Even with the computer-driven blockbusterization of Broadway, there is something plucky and improbable and miraculous about the theater, something still redolent of crazy kids with big dreams putting on a show in somebody's uncle's barn, something that speaks more of community than industry. Coming to you from the bigger-than-a-barn Radio City Music Hall, not itself a Broadway theater, but an easy walk to one.
"Remembering the Artist: Robert De Niro, Sr." (HBO, Monday). A film, not too long, by Perri Peltz ("The Education of Dee Dee Ricks") and Geeta Gandbhir ("God Is the Bigger Elvis"), about the man who incidentally gave the world Robert De Niro. That the actor's father was, in his prime, an artist of some note is widely known (though that his mother also was, before she gave it up, was news to me), but his work is as good as invisible now — a situation the film is clearly made to remedy. De Niro Jr.'s name is not on the film, but that of Jane Rosenthal, his partner in Tribeca Productions, is, and his cooperation is writ large through the documentary. He reads from his father's journals and letters, provides family films and photos, with many of himself in short pants, and sits for interviews in his father's studio, which he has preserved (in part to let his children "know what their grandfather did").

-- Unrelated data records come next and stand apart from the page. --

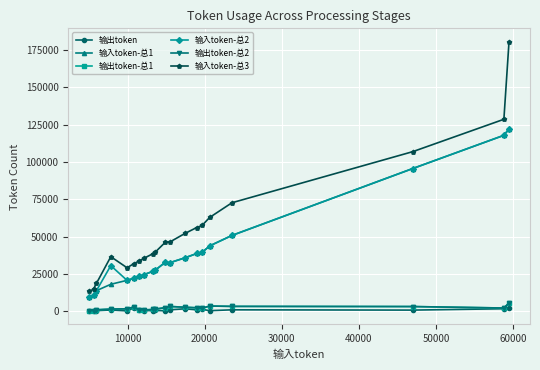

At how many categories does at least one series exceed 59983?

5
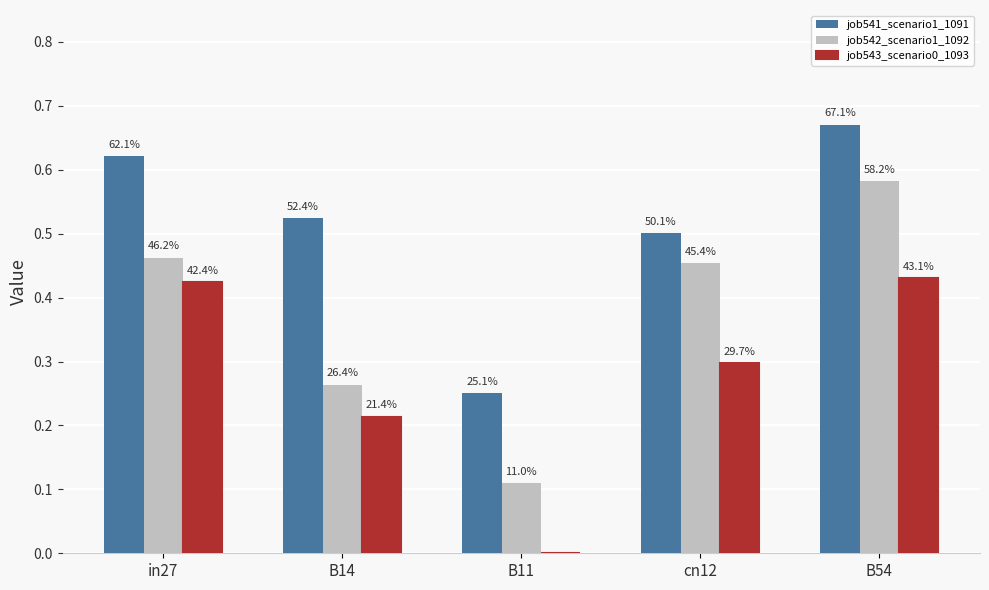

Rank the series by their average value, from lowest to highest.

job543_scenario0_1093, job542_scenario1_1092, job541_scenario1_1091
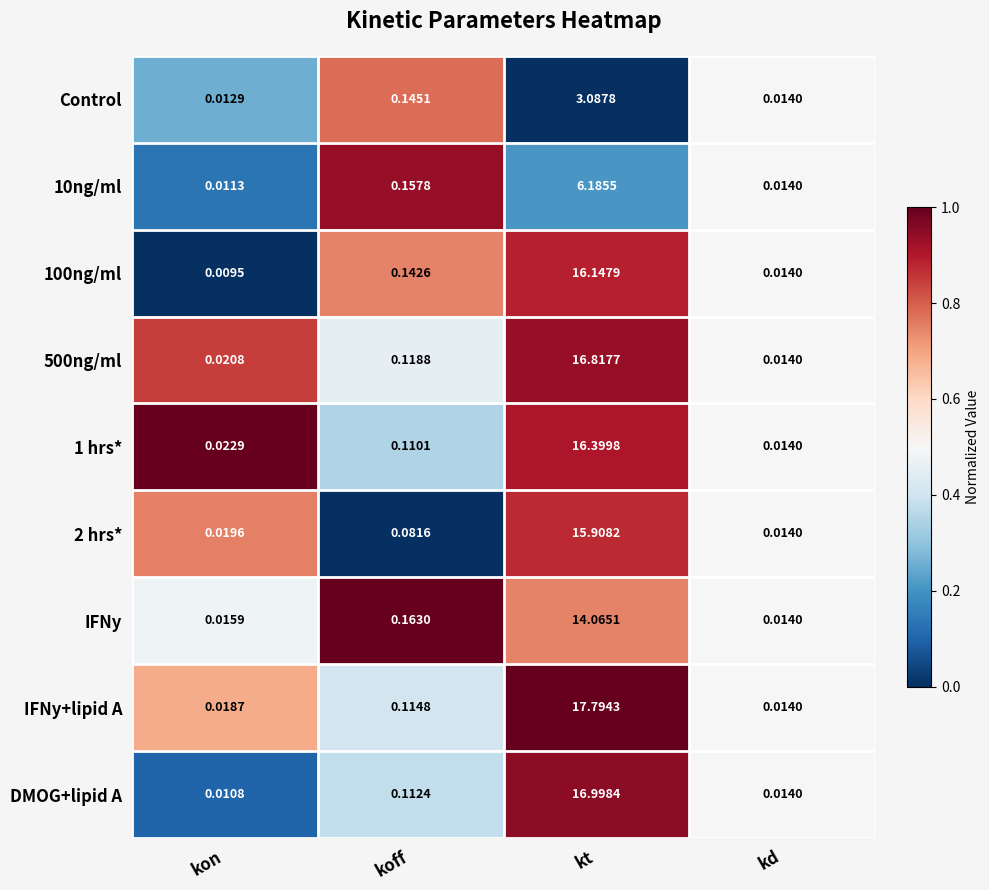

Is the value of 10ng/ml at kt greater than the value of IFNy at kd?

Yes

So while "Remembering the Artist" is very much the father's story, it is also the son's; he speaks, emotionally, of regretting "certain things for my parents that I didn't follow through on" and the "obligation" to document his work. On the one hand, it is about talent and timing: Although De Niro Sr.'s career began with great acclaim, he had the ill luck to arrive as a painter of people and things just at the moment American painting became an art of emotional and spiritual states, enshrining the figure not by picturing it but by recording its movements. (His liking for Matisse and Bonnard is evident at once.) Being in no doubt about his talent, he was therefore haunted by his lack of success, as contemporaries like De Kooning and Pollock went on to international acclaim. None of that matters now, of course: a picture is a picture, and De Niro's speak for themselves. A score by Philip Glass (a New Yorker not without his own French influences) feels right and keeps things moving.